Formée à la Société psychanalytique de Paris, clinicienne, traductrice de plusieurs ouvrages, dont ceux de la psychanalyste Melanie Klein, elle épouse le philosophe Jacques Derrida en 1957. Elle est morte le 21 mars, à l’âge de 87 ans.
Née à Prague, le 7 juillet 1932, d’une mère tchèque – Marie Alferi – et d’un père français, Marguerite Derrida, psychanalyste, est morte à Paris, samedi 21 mars, des suites du Covid-19, dans la maison de retraite de la Fondation Rothschild.
Elle était issue d’une famille de brillants intellectuels, tous normaliens, traducteurs de langues slaves et passionnés de littérature. Gustave Aucouturier (1902-1985), son père, agrégé d’histoire, journaliste, voyageur infatigable, fut correspondant de l’agence Havas à Moscou puis à Belgrade. Quant à son frère, Michel Aucouturier (1933-2017), agrégé de russe, enseignant, éminent spécialiste des œuvres de Boris Pasternak et de Léon Tolstoï, il est considéré comme l’une des grandes figures de la slavistique française et internationale.
C’est par son intermédiaire qu’elle fait la connaissance de Jacques Derrida, en 1953, lors d’un séjour aux sports d’hiver, où se retrouvent plusieurs condisciples de l’Ecole normale supérieure. Elle entreprend alors des études de russe, qu’elle est contrainte d’abandonner pour cause de tuberculose. Elle le revoit un an plus tard, à la suite d’un séjour en sanatorium. En gage d’amour, il lui offre un ouvrage d’Albert Camus, Noces (1938) : « Il a une vénération pour cette œuvre de jeunesse, écrit Benoît Peeters, biographe de Derrida, qui lui permet surtout de faire entrevoir à la jeune fille le monde algérien dans lequel il a grandi » (Flammarion, 2010).
━━━━━━
• PROBLÈME À RÉSOUDRE: Pouvez-vous recopier à l'identique le passage de l'article sur Marguerite Derrida qui va de « Née à Prague, le » à « française et internationale. » ? La liste qui suit n'a aucun rapport avec l'article sur Marguerite Derrida.
━━━━━━
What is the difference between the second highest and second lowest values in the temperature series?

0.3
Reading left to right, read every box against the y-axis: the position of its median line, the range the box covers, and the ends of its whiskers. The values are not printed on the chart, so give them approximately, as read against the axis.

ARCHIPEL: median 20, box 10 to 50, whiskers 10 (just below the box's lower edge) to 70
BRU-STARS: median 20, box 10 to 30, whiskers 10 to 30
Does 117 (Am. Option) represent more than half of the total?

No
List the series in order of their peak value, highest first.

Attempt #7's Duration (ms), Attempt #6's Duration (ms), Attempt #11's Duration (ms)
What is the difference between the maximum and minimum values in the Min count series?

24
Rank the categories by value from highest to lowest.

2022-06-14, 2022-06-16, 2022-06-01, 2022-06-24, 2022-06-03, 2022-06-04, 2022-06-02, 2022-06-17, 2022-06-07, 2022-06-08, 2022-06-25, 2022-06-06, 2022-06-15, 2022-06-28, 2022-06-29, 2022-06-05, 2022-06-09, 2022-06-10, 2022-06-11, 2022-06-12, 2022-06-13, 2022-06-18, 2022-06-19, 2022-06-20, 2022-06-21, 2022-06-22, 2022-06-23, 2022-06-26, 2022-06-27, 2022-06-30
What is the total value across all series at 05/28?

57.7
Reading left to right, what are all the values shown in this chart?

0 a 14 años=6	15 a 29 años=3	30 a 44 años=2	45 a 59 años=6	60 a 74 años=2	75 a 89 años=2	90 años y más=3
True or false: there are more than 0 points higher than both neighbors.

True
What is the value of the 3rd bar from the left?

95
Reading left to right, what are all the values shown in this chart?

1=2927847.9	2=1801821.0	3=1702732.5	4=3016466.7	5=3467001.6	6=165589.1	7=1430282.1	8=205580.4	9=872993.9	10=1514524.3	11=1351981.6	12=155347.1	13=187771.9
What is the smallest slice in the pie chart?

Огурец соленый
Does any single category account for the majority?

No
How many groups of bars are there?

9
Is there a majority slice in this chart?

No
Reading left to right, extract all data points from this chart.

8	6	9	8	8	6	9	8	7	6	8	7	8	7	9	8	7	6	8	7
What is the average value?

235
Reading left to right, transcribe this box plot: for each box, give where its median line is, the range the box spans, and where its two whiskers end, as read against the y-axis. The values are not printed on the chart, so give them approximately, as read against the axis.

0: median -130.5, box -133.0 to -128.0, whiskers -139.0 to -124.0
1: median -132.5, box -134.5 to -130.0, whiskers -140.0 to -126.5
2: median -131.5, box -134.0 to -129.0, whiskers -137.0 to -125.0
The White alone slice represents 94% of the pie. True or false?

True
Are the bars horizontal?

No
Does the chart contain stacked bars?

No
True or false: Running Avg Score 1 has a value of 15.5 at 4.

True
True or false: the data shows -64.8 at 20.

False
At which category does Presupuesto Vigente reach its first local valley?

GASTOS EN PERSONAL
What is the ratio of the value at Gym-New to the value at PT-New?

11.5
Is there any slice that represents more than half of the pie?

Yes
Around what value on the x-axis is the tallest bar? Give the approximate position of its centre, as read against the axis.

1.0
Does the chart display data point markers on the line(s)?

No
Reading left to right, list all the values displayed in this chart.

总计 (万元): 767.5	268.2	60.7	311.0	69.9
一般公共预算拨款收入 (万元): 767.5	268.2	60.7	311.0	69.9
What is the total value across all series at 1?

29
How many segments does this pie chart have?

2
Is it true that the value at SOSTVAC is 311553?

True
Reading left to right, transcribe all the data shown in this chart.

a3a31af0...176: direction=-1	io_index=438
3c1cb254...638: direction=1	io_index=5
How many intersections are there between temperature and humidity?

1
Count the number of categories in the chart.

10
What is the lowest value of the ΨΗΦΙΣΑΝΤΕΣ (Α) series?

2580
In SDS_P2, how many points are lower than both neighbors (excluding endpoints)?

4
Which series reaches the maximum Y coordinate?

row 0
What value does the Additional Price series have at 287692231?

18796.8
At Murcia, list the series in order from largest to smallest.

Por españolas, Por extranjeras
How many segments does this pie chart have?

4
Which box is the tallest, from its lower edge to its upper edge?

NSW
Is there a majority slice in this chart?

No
━━━━━━
• RÉPONSE PROPOSÉE:
Née à Prague, le 7 juillet 1932, d’une mère tchèque – Marie Alferi – et d’un père français, Marguerite Derrida, psychanalyste, est morte à Paris, samedi 21 mars, des suites du Covid-19, dans la maison de retraite de la Fondation Rothschild.
Elle était issue d’une famille de brillants intellectuels, tous normaliens, traducteurs de langues slaves et passionnés de littérature. Gustave Aucouturier (1902-1985), son père, agrégé d’histoire, journaliste, voyageur infatigable, fut correspondant de l’agence Havas à Moscou puis à Belgrade. Quant à son frère, Michel Aucouturier (1933-2017), agrégé de russe, enseignant, éminent spécialiste des œuvres de Boris Pasternak et de Léon Tolstoï, il est considéré comme l’une des grandes figures de la slavistique française et internationale.